Like everyone, I awake half asleep and conscious to commence another day and leave the affable comfort and warmth of my bed. As I make my way to work, I oversee the mountaintops covered in snow over a tepid, gray canvas. The scarcity of sunrays and the overcast skies make me reminisce of a different world–a world where the sun unabashedly exerts its warmth on its residents. A world where Winter’s icy touch faintly brushes on by like a chill across your spine and leaves with no trace except for its ephemeral memory. There are no tangible traces that Winter was here–neither the land was barren nor the skies solemn. My mind’s eye runs along the vast and boundless canvas stretched over a cyan sky and its indigo majesty, the mountain, overlooking the empty canal. Beyond the mountain’s sovereignty, generations of families and communities of people have settled on many ranches. This world is archaic, teeming with stories, carried on by the people’s chatter and whispers over a flame.
In such a world, my grandfather gently rises to greet a new dawn, while my grandmother slowly follows his lead. Gripping a steel bucket, he sits on a plastic “stool,” and his daily routine of milking his goats and single cow commences. Meanwhile, my grandma pats a small ball of dough in her hands repeatedly before she places it on the press; the open fire of a comal, hotplate, provides her warmth in the morning’s crisp weather.
Soon, breakfast with a cup of hot chocolate or coffee
with goat’s milk is served. By then, Huitzilopochtli, the sun,
had triumphantly risen over her majesty, the indigo mountain. Alas,
the day has only begun, and as such, my grandfather sojourns over the canal
and its fields with his flock of goats. Tirelessly, in his torn boots and with a machete by his side, he serenely lets the hours pass him by as so many years have. In the same breath, kilometers away, my days are filled with strangers passing me by, seeking refuge from the rain or shelter from the cold.

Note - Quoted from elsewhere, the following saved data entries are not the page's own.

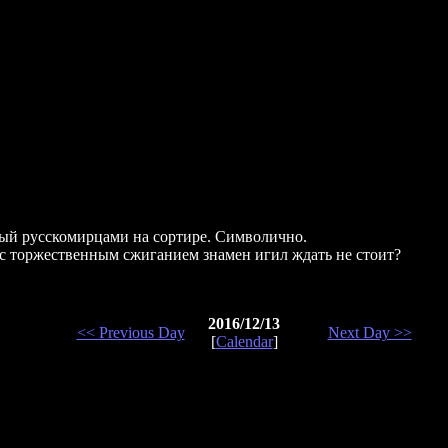
ный русскомирцами на сортире. Символично.
 с торжественным сжиганием знамен игил ждать не стоит?
2016/12/13
<< Previous Day
Next Day >>
[
Calendar
]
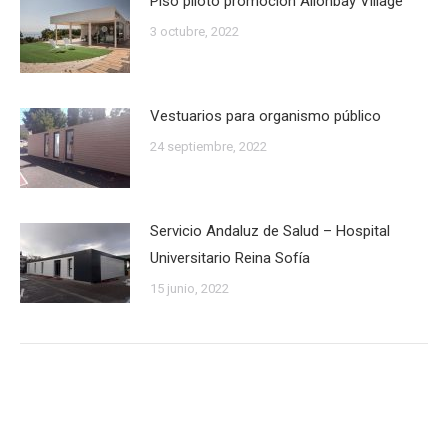
Piso piloto promoción Allonbay Village
3 octubre, 2022
Vestuarios para organismo público
24 septiembre, 2022
Servicio Andaluz de Salud – Hospital
Universitario Reina Sofía
15 junio, 2022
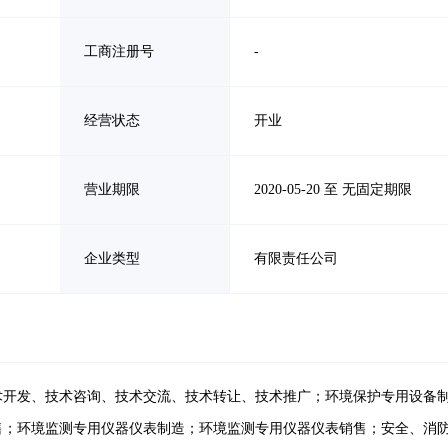
工商注册号
-
经营状态
开业
营业期限
2020-05-20 至 无固定期限
企业类型
有限责任公司
术开发、技术咨询、技术交流、技术转让、技术推广；环境保护专用设备
售；环境监测专用仪器仪表制造；环境监测专用仪器仪表销售；安全、消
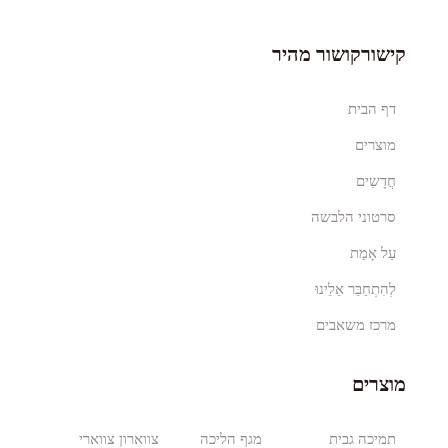
קישורקושור מהיר
דף הבית
מוצרים
חֲדָשִים
סרטוני הלבשה
עַל אָמַת
לְהִתְחַבֵּר אֵלֵינוּ
מרכז משאבים
מוצרים
תמיכה גבית
מגף הליכה
צווארון צווארי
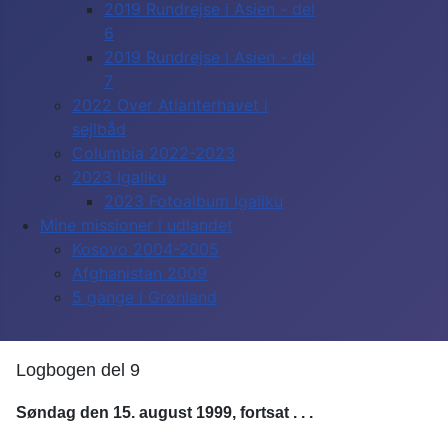
2019 Rundrejse i Asien - del
6
2019 Rundrejse i Asien - del
7
2022 Over Atlanterhavet i
sejlbåd
Columbia 2022-2023
2023 Igaliku
2023 Fotoalbum Igaliku
Mine missioner i udlandet
Kosovo 2004-2005
Afghanistan 2009
5 gange i Grønland
Logbogen del 9
Søndag den 15. august 1999, fortsat . . .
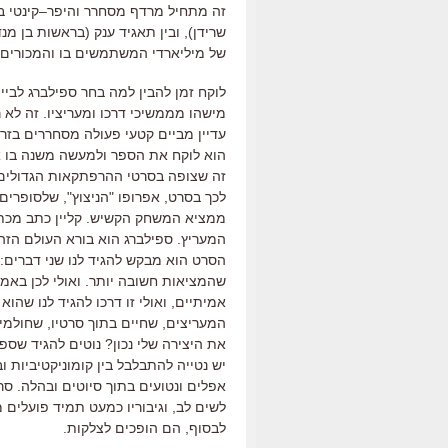
זה
מתחיל מרדף מסחרר והיפר
–
קינטי 
שרידן
),
ובין תאגיד ענק
(
בראשות בן מנד
של מיליארדי המשתמשים בו והמכורים 
לוקח זמן להבין למה בחר ספילברג לבי
מישהו מממשיכי דרכו ומעריציו
.
זה לא 
עדיין מביים קטעי פעולה מסחררים בזריז
הוא לוקח את הספר ולמעשה משנה בו 
זה שצופה בסרטי ההרפתקאות הגדולים 
לכך בסרט
,
אפרופו
"
הניצוץ
",
שלסופרים 
ממציא המשחק הקשיש
. קליין כתב מכ
המעריץ.
ספילברג הוא בורא העולם הזה
הסרט הוא מבקש להגיד לנו שני דברים
1)
שהמציאות חשובה יותר
.
ואולי לכן באמ
אמיתיים
,
ואולי זו דרכו להגיד לנו שהו
המעריצים
,
שחיים בתוך סרטיו
,
שחולמים
את היצירה שלי נכון
? נוטים להגיד שספי
יש נטייה להתבלבל בין קומוניקטיביות ו
אפלים ונטועים בתוך סיוטים ובהלה.
סר
לשים לב
,
וגיבוריו כמעט תמיד פועלים 
לבסוף
,
הם הופכים לצלקות
.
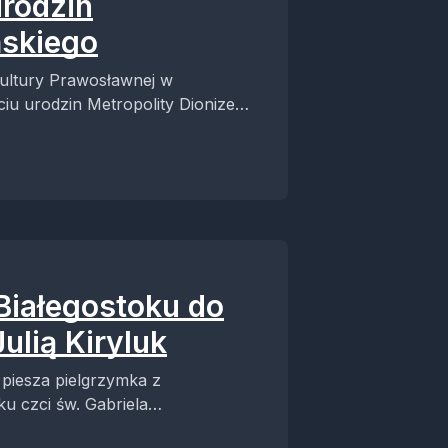
urodzin
ńskiego
ultury Prawosławnej w
iu urodzin Metropolity Dionizego
Białegostoku do
ulią Kiryluk
 piesza pielgrzymka z
u czci św. Gabriela
....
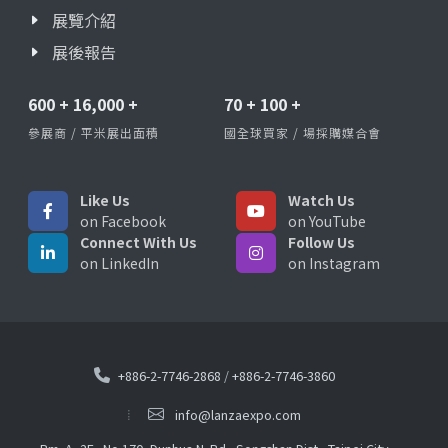
展覽介紹
展後報告
600
+
16,000
+
70
+
100
+
參展商 / 平米展出面積
國全球買家 / 場採購媒合會
Like Us
Watch Us
on Facebook
on YouTube
Connect With Us
Follow Us
on LinkedIn
on Instagram
+886-2-7746-2868
/
+886-2-7746-3860
info@lanzaexpo.com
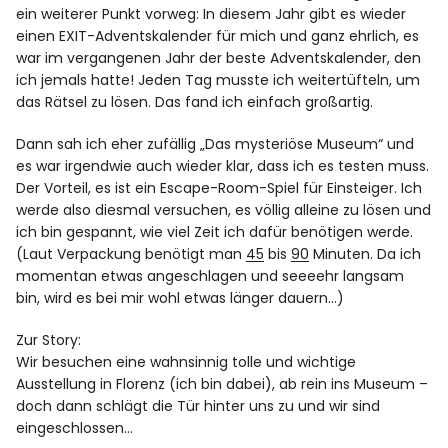
ein weiterer Punkt vorweg: In diesem Jahr gibt es wieder
einen EXIT-Adventskalender für mich und ganz ehrlich, es
war im vergangenen Jahr der beste Adventskalender, den
ich jemals hatte! Jeden Tag musste ich weitertüfteln, um
das Rätsel zu lösen. Das fand ich einfach großartig.
Dann sah ich eher zufällig „Das mysteriöse Museum“ und
es war irgendwie auch wieder klar, dass ich es testen muss.
Der Vorteil, es ist ein Escape-Room-Spiel für Einsteiger. Ich
werde also diesmal versuchen, es völlig alleine zu lösen und
ich bin gespannt, wie viel Zeit ich dafür benötigen werde.
(Laut Verpackung benötigt man
45
bis
90
Minuten. Da ich
momentan etwas angeschlagen und seeeehr langsam
bin, wird es bei mir wohl etwas länger dauern…)
Zur Story:
Wir besuchen eine wahnsinnig tolle und wichtige
Ausstellung in Florenz (ich bin dabei), ab rein ins Museum –
doch dann schlägt die Tür hinter uns zu und wir sind
eingeschlossen…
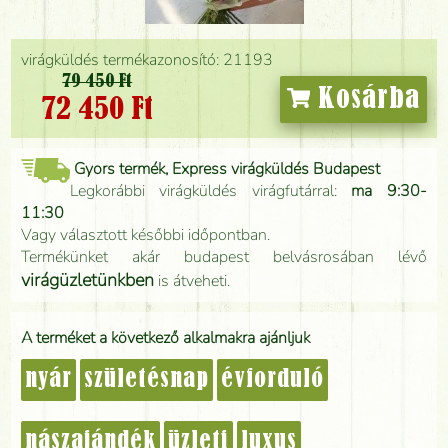
virágküldés termékazonosító: 21193
79 450 Ft
Kosárba
72 450 Ft
Gyors termék, Express virágküldés Budapest
Legkorábbi virágküldés virágfutárral:
ma 9:30-
11:30
Vagy választott későbbi időpontban.
Termékünket akár budapest belvásrosában lévő
virágüzletünkben
is átveheti.
A terméket a következő alkalmakra ajánljuk
nyár
születésnap
évforduló
nászajándék
üzleti
luxus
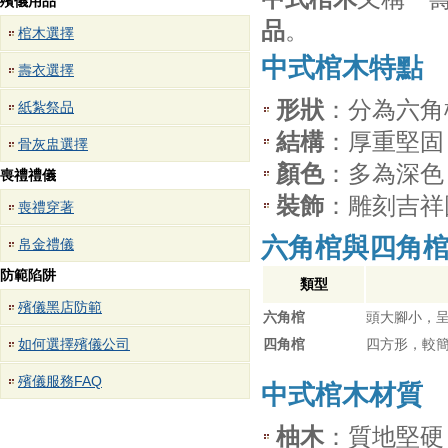
殯儀用品
品
。
棺木選擇
中式棺木特點
壽衣選擇
形狀
：分為六角
紙紮祭品
結構
：厚重堅固
骨灰盅選擇
顏色
：多為深色
喪禮禮儀
裝飾
：雕刻吉祥
喪禮穿著
六角棺與四角
帛金禮儀
防範陷阱
類型
殯儀黑店防範
六角棺
頭大腳小，
如何選擇殯儀公司
四角棺
四方形，較
殯儀服務FAQ
中式棺木材質
柚木
：質地堅硬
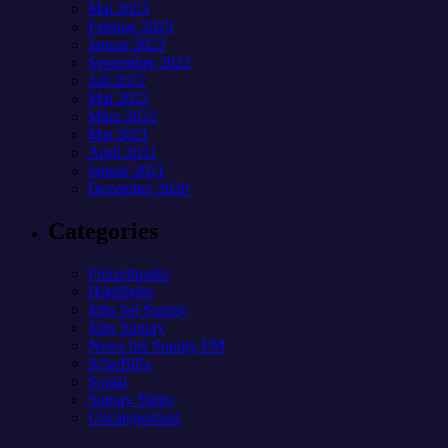
Mai 2023
Februar 2023
Januar 2023
September 2022
Juli 2022
Mai 2022
März 2022
Mai 2021
April 2021
Januar 2021
Dezember 2020
Categories
Freizeitparks
Highlights
Jobs bei Sunray
Jobs Sunray
News bei Sunray-FM
SchoBiPa
Sozial
Sunray Slider
Uncategorized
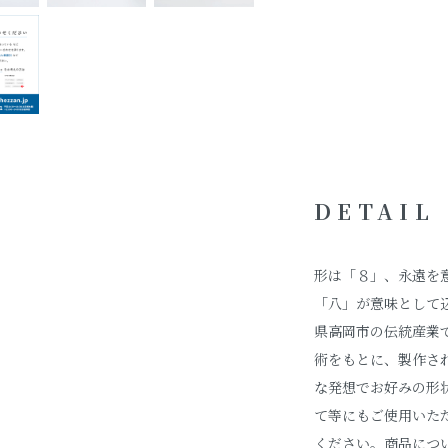
DETAIL
形は「８」、永遠を
「八」が意味として
県高岡市の伝統産業
術をもとに、製作さ
な発想でお好みの形
て等にもご使用いた
ください。商品につ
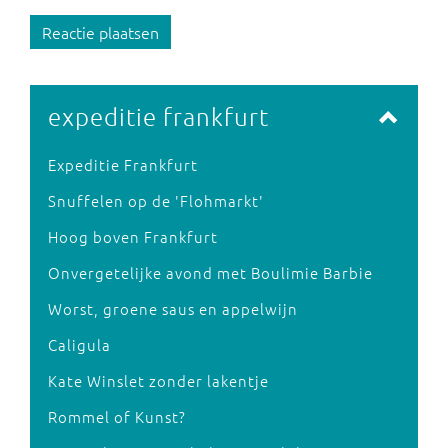
Reactie plaatsen
expeditie frankfurt
Expeditie Frankfurt
Snuffelen op de 'Flohmarkt'
Hoog boven Frankfurt
Onvergetelijke avond met Boulimie Barbie
Worst, groene saus en appelwijn
Caligula
Kate Winslet zonder lakentje
Rommel of Kunst?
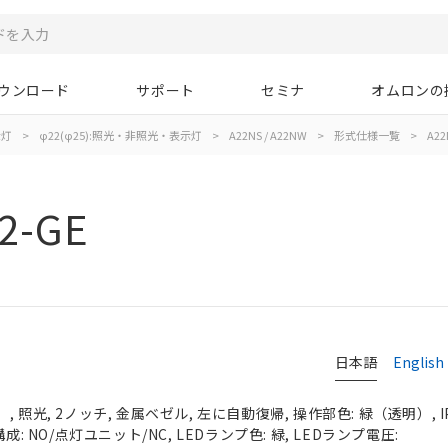
ウンロード
サポート
セミナ
オムロンの
示灯
>
φ22(φ25):照光・非照光・表示灯
>
A22NS / A22NW
>
形式仕様一覧
>
A22
2-GE
日本語
English
 照光, 2ノッチ, 金属ベゼル, 左に自動復帰, 操作部色: 緑（透明）, IP
成: NO/点灯ユニット/NC, LEDランプ色: 緑, LEDランプ電圧:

When Winter’s touch has crept into my heart, my mind seeks sanctuary in my grandparents’ home. Their home is a sanctuary where all my fears hide, and love abides. On top of a small wooden closet, a candle is lit next to a saint from morning to night, and a picture from my childhood rests. I trace the vastness of the land like the palm of my hand, holding its memory dearly. A world with sunny Winter days, of such a world, I belong to.